No entanto, os riscos são evidentes. “Pode levar a um empobrecimento relacional, onde as pessoas evitam relações humanas por medo de frustração e imprevisibilidade”, alerta a psicóloga. Isso pode resultar em isolamento social, fixação narcísica (onde o afeto é unilateral) e dificuldade em elaborar conflitos reais. “O animal pode dar devolutiva, mas objetos como o ChatGPT não oferecem manejo clínico genuíno”, pontua.
Perigo do isolamento
A humanização deixa de ser saudável quando perde sua função transicional e vira fuga da realidade. “Quando a pessoa se isola, evitando contatos humanos como defesa contra o sofrimento, cai em um mundo fantasioso sem conflitos, perdendo a capacidade de lidar com o real”, esclarece a psicóloga.

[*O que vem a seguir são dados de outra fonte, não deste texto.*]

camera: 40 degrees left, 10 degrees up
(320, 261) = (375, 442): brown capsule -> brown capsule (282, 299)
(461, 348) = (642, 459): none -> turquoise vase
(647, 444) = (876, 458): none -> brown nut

Pinheiro atribui o estímulo social a fatores como solidão moderna, “vínculos líquidos” e influência do mercado. “O mercado oferece alternativas para demandas afetivas, como animais tratados como filhos ou assistentes virtuais, promovendo afeição sem conflito. Redes sociais, com curtidas no Instagram, também reforçam isso”, comenta.

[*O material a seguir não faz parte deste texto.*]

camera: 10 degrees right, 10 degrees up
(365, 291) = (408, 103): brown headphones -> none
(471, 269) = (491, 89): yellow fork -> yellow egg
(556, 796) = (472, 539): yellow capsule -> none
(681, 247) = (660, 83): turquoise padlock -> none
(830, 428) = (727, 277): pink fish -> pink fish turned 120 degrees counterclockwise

Sobre preencher carências emocionais, ela nota: “Sim, servem como reparação e tentativa de controle, vindos de faltas na infância como rejeição. Mas preencher não é elaborar. Se o afeto não se desloca para vínculos reais, o vazio permanece adormecido, podendo explodir em crises quando o ‘objeto’ falha”, conclui a especialista.